High Fidelity Music Streaming by Jay Z - dkroy
http://tidal.com/

======
lowmagnet
I've used the "Pre-Jay Z" version of this service, and it's disingenuous to
call this "by Jay Z"

Tidal has issues with gapless playback, like seriously big ones, with up to 5
seconds between songs.

They also have an issue where if you pause a song (for say a bathroom break)
and then come back later, the song will play for an additional 20 seconds past
unpause, then stop and play the next song.

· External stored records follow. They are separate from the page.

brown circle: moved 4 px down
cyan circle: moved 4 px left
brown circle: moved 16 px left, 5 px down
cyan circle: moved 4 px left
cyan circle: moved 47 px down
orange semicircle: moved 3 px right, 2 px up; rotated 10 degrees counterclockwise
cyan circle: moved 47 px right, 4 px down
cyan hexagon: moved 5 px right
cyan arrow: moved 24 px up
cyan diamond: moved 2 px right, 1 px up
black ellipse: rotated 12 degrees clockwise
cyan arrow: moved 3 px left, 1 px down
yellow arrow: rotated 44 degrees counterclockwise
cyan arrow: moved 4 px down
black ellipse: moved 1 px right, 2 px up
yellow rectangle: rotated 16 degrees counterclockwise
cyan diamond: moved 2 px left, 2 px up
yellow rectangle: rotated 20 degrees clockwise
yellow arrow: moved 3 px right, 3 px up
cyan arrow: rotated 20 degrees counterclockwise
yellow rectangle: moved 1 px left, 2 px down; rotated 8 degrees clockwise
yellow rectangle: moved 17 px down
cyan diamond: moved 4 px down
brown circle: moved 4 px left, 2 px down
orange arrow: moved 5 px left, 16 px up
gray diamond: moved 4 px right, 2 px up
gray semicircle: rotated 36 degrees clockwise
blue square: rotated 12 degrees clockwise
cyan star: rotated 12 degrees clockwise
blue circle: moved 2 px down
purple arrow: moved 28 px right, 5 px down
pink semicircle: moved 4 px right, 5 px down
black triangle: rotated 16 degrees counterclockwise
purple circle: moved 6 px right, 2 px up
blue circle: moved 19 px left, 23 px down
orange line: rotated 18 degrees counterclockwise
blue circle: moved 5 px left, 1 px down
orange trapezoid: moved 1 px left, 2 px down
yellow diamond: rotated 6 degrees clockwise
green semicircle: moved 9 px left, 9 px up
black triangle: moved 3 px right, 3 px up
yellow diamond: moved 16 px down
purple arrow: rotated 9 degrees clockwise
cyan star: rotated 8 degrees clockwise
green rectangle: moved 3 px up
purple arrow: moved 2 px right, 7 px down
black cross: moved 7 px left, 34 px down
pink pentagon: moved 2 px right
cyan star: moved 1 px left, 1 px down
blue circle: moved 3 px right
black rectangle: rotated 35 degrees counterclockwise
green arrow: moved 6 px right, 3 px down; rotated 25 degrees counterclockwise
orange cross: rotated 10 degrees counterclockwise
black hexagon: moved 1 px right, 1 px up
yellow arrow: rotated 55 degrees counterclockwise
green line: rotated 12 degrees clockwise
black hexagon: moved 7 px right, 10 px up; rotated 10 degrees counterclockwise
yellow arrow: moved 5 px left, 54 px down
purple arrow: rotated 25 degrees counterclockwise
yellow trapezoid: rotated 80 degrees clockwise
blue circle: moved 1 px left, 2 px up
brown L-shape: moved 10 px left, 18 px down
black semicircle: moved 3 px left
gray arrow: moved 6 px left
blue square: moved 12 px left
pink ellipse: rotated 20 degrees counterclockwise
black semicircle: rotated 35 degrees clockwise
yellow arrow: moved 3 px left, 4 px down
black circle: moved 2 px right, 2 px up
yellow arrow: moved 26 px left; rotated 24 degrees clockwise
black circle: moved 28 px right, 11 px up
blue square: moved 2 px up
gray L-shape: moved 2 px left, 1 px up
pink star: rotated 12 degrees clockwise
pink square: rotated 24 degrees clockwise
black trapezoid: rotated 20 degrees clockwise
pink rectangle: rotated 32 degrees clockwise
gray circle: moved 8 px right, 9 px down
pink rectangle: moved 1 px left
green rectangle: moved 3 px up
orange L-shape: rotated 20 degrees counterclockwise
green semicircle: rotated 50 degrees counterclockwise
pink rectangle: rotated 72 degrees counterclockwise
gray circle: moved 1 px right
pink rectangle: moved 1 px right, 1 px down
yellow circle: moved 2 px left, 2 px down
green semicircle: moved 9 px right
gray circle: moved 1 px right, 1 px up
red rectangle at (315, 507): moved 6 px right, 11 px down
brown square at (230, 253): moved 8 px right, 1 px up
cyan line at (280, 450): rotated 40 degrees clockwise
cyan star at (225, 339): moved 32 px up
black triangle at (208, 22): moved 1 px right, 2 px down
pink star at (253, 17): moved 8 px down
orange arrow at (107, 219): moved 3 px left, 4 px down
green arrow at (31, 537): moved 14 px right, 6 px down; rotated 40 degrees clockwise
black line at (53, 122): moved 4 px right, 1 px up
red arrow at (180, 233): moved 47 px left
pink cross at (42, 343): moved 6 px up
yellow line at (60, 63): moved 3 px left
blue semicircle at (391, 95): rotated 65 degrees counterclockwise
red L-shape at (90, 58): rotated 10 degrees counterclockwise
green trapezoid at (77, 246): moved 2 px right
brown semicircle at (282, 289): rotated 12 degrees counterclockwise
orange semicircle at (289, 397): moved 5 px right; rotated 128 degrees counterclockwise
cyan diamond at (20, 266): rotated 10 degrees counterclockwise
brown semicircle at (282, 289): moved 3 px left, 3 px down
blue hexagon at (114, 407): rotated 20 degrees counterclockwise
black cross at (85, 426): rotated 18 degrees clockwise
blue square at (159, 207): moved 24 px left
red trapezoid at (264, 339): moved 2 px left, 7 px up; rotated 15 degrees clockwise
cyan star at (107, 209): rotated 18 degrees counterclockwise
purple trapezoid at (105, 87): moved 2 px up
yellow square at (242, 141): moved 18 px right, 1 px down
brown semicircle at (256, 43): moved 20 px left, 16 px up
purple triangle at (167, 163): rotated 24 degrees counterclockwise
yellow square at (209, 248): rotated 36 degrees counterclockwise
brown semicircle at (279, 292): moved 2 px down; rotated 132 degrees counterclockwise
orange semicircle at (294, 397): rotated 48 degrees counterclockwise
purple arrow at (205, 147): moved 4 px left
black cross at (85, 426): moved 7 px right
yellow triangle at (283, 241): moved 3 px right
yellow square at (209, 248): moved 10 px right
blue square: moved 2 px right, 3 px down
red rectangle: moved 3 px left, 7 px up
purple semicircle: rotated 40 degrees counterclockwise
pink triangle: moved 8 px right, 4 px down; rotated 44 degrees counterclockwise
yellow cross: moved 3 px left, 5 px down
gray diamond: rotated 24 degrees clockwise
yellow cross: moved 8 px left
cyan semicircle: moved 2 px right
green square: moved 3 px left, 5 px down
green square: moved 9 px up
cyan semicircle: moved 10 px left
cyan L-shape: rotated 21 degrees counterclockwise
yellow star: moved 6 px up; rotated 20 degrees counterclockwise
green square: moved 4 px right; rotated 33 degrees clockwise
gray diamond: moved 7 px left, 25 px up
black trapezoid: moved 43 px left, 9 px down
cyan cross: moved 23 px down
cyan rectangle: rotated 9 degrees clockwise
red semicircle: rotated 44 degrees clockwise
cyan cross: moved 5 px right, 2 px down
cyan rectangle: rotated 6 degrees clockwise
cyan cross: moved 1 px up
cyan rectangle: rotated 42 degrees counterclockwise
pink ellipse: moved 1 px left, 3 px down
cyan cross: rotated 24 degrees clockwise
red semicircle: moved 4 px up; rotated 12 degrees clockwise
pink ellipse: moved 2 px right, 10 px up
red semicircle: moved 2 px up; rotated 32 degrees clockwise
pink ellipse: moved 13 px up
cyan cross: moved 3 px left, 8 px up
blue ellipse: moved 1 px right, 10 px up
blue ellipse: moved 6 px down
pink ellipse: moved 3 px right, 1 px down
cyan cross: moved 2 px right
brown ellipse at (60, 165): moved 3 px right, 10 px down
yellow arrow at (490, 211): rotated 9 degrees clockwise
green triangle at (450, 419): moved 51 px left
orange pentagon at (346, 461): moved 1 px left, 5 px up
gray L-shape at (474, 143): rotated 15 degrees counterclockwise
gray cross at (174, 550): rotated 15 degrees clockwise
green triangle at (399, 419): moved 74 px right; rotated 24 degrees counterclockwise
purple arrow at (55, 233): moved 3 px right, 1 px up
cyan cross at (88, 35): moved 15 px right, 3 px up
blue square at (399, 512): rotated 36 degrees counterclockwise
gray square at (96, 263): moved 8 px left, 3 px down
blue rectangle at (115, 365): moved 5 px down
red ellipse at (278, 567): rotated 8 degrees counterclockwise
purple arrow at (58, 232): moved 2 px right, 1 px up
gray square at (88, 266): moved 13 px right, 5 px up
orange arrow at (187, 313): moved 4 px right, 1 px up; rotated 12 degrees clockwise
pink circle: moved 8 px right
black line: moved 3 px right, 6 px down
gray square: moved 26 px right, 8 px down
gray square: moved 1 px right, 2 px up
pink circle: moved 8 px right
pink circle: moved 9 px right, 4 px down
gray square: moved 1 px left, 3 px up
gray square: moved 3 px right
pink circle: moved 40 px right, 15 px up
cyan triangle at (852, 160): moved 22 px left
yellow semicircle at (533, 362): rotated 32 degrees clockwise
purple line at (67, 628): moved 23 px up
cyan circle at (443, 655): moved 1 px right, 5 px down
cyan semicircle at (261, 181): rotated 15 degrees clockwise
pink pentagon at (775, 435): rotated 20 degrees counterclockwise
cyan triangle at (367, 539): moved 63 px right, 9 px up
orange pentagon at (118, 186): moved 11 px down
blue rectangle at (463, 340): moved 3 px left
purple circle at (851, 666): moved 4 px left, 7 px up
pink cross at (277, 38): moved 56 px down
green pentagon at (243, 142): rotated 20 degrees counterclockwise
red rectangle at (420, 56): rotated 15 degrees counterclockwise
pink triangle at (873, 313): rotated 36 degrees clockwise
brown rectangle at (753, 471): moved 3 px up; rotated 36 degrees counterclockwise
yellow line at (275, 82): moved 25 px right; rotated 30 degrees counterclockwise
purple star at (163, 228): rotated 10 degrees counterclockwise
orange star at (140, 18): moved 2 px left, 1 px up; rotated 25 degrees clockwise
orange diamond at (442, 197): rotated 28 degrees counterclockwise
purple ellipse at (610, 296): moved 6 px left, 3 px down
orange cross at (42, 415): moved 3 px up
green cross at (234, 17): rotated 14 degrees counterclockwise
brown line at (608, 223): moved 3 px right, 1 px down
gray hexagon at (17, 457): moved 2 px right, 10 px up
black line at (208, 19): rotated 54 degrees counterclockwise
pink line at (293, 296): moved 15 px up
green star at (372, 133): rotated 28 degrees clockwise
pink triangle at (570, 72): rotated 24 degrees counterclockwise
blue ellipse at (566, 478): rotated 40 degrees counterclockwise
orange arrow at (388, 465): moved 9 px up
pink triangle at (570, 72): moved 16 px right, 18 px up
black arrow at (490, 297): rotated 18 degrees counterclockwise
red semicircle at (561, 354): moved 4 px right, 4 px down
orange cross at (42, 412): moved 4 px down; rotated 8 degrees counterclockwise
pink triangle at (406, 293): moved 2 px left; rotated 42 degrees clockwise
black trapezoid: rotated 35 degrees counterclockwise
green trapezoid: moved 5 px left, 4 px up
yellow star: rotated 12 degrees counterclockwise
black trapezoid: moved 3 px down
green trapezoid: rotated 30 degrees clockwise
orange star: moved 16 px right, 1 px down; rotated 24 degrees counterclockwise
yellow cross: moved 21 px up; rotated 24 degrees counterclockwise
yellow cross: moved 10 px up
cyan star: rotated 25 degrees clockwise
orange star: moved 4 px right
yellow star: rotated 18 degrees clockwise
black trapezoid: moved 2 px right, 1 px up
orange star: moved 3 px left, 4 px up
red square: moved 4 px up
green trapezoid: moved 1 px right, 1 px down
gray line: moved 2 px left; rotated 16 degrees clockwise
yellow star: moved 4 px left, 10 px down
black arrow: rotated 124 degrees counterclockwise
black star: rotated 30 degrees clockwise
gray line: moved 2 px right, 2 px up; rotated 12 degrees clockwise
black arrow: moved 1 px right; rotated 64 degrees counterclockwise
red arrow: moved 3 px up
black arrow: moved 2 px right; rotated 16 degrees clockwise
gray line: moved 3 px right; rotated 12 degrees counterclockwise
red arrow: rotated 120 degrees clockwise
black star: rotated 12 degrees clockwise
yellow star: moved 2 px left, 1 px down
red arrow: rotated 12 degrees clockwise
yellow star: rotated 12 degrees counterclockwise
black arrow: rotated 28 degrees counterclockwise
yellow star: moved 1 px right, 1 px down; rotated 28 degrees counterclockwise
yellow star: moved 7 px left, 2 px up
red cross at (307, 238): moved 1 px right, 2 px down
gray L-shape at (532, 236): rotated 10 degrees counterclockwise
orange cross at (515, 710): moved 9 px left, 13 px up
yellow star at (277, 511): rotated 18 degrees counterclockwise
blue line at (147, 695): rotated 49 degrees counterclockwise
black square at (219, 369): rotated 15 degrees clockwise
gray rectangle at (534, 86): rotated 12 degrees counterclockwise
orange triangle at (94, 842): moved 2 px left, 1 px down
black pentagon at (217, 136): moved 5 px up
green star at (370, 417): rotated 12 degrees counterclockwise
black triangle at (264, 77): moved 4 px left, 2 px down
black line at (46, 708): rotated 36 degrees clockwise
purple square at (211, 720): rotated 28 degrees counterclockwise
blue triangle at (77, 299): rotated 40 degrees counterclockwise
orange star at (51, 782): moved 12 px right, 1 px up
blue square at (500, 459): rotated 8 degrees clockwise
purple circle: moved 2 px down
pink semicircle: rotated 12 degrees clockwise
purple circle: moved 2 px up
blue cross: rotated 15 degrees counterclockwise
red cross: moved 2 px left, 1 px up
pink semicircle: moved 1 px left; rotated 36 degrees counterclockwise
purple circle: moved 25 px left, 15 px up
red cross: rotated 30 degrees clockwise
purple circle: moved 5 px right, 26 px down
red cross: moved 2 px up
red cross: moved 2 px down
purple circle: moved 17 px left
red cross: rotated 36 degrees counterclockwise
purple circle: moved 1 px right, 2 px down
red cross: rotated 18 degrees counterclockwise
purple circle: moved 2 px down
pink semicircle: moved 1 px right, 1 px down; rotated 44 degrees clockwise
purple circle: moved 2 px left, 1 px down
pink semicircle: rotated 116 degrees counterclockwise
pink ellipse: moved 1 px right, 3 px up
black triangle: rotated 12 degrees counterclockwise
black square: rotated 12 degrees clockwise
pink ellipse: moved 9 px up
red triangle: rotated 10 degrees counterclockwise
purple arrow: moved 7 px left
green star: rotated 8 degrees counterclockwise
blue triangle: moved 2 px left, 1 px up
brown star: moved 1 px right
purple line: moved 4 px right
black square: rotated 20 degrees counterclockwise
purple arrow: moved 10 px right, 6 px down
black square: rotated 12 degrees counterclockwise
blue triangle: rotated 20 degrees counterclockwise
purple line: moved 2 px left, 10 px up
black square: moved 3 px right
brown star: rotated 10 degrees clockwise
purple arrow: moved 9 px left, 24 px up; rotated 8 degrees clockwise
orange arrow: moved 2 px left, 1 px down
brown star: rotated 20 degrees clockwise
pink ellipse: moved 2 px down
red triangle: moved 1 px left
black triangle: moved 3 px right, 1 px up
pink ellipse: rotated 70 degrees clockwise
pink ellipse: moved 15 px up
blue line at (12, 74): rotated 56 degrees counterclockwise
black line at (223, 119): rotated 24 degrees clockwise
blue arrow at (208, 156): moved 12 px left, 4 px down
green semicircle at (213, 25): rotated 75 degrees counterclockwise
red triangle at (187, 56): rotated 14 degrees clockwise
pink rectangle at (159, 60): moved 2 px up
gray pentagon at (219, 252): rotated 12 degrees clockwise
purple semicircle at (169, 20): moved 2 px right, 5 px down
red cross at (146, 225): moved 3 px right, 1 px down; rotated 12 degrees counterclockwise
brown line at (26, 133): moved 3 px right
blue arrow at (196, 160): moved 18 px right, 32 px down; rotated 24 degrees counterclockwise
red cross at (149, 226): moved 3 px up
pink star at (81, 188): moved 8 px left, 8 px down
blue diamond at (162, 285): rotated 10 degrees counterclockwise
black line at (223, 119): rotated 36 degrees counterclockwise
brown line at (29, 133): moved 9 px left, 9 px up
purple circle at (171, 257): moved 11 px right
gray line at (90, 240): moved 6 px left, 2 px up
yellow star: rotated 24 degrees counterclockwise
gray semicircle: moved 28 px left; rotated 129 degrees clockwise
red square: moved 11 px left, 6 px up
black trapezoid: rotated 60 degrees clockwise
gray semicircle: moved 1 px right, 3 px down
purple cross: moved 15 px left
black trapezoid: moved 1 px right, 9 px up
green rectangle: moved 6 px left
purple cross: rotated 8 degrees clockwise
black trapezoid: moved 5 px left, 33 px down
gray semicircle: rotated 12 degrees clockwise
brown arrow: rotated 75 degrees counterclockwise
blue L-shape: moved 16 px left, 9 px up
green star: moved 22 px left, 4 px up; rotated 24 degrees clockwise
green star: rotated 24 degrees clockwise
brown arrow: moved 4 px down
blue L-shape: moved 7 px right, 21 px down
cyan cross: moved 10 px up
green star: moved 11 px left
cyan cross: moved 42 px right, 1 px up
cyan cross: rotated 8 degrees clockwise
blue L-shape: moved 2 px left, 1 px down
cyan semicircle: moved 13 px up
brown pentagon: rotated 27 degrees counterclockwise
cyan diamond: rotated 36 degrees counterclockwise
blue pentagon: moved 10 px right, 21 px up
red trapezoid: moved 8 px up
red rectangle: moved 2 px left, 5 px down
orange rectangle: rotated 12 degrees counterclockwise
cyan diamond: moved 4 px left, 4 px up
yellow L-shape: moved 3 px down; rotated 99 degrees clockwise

Then there's the issue where people can't discern 320 VBR from lossless due to
our primitive hearing.

They do have some harder-to-find albums, and even some stuff missing from
google's play catalog, so they're good for interesting variety, especially in
the indie space.

But as is often the case of smaller providers, they don't support Chromecast
so I didn't really use them at home. I've since canceled my account, as I
didn't see the value in the service.

If I get word they finally fixed gapless and the pause=stop bug, I'd give them
another shot.

------
budu3
Here's a Verge article on Tidal to give it some context.
[http://www.theverge.com/2015/3/30/8314833/tidal-jay-z-
stream...](http://www.theverge.com/2015/3/30/8314833/tidal-jay-z-streaming-
music)

------
Splendor
Lossless audio streaming appeals to me but I'm not sure I'm willing to pay
twice as much for it. I think that the artist exclusives would have to be very
compelling for me to switch to Tidal.

------
danudey
Signed up (and provided payment information), but it wouldn't let me log in.
Reset my password, but when I tried to use Safari's auto-generated password it
gave me a generic error. Reset my password to an easily-type-able one several
times but still can't log in.

Logged into paypal just fine and cancelled their preauthorized billing. Maybe
I'll come back to them some other time.